=== Task details ===
Restate all the data word for word and omit the pictures.

◆ ◆ ◆

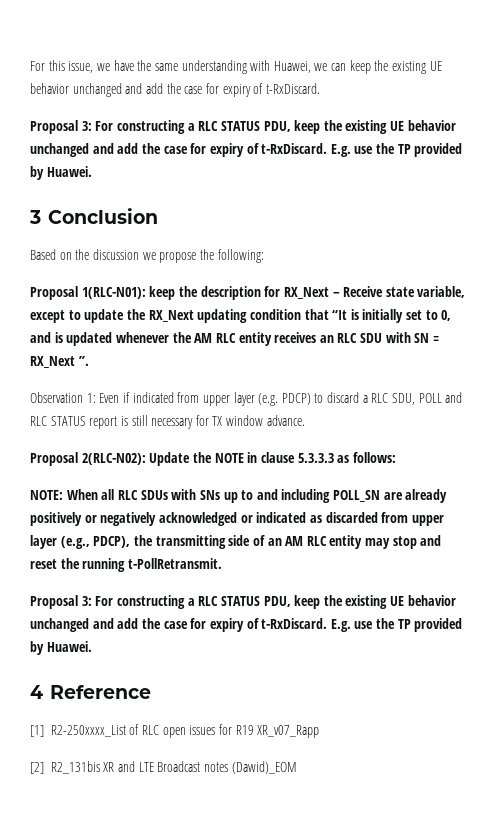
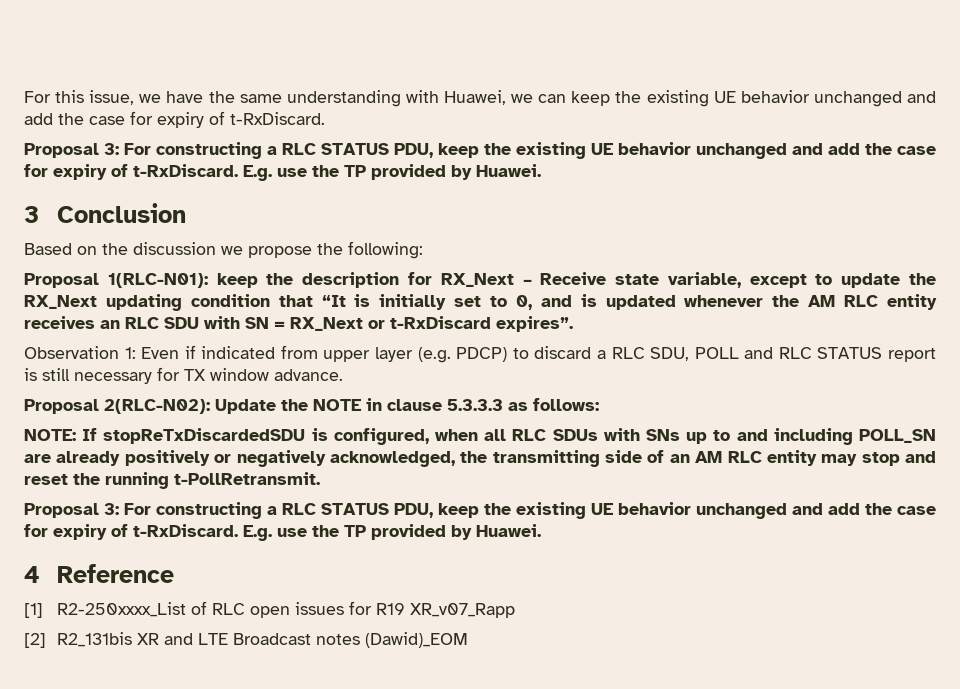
[78,356,89,366] ”. -> [368,316,573,332] or t-RxDiscard expires”.
[66,489,98,500] When -> [82,428,478,445] If stopReTxDiscardedSDU is configured, when
[158,512,444,526] [30,535,131,549] acknowledged or indicated as discarded from upper layer (e.g., PDCP), -> [329,451,455,467] acknowledged,

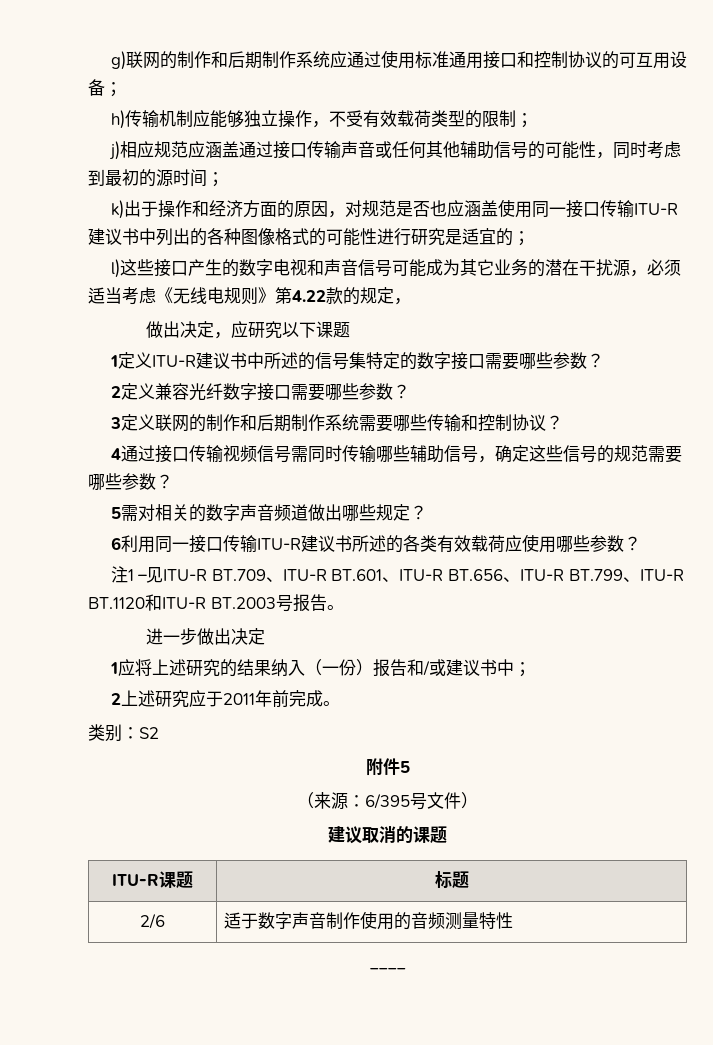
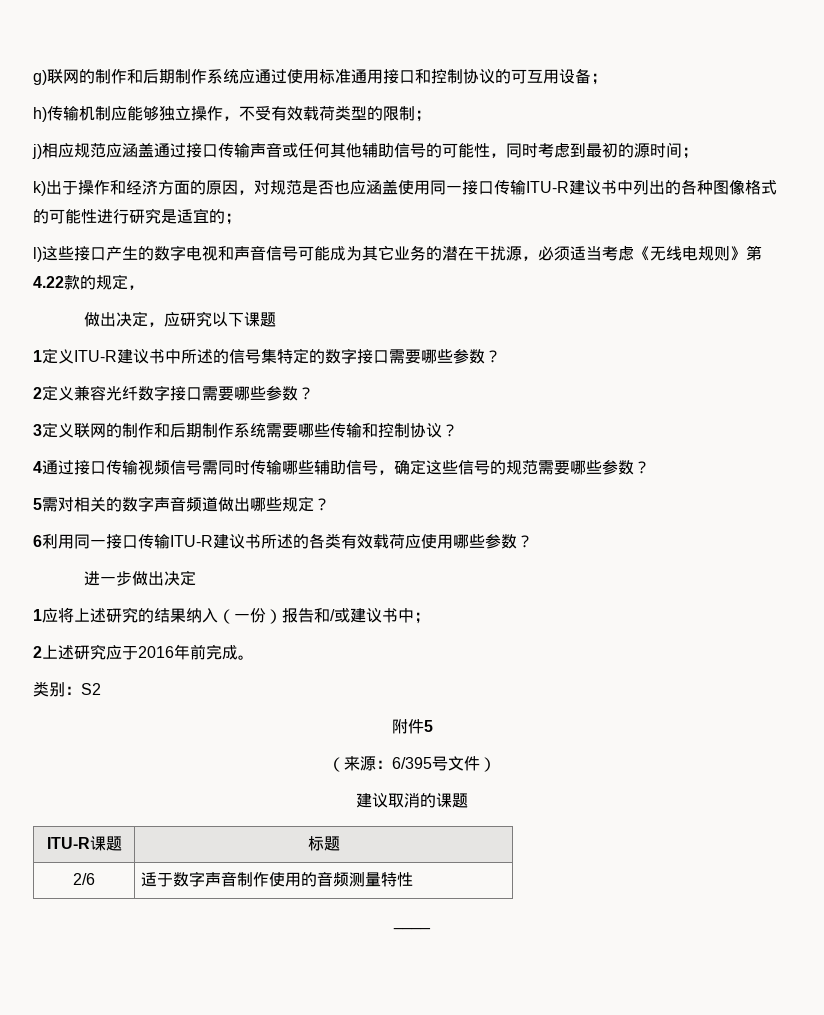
[110,566,684,583] [88,594,344,612] // 注1 –见ITU-R BT.709、ITU-R BT.601、ITU-R BT.656、ITU-R BT.799、ITU-R BT.1120和ITU-R BT.2003号报告。 -> (533, 541) none
[222,693,255,705] 2011 -> [138,646,174,658] 2016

◆ ◆ ◆

=== Problem solution ===
[78,356,89,366] ”. -> [368,316,573,332] or t-RxDiscard expires”.
[66,489,98,500] When -> [82,428,478,445] If stopReTxDiscardedSDU is configured, when
[158,512,444,526] [30,535,131,549] acknowledged or indicated as discarded from upper layer (e.g., PDCP), -> [329,451,455,467] acknowledged,

[110,566,684,583] [88,594,344,612] // 注1 –见ITU-R BT.709、ITU-R BT.601、ITU-R BT.656、ITU-R BT.799、ITU-R BT.1120和ITU-R BT.2003号报告。 -> (533, 541) none
[222,693,255,705] 2011 -> [138,646,174,658] 2016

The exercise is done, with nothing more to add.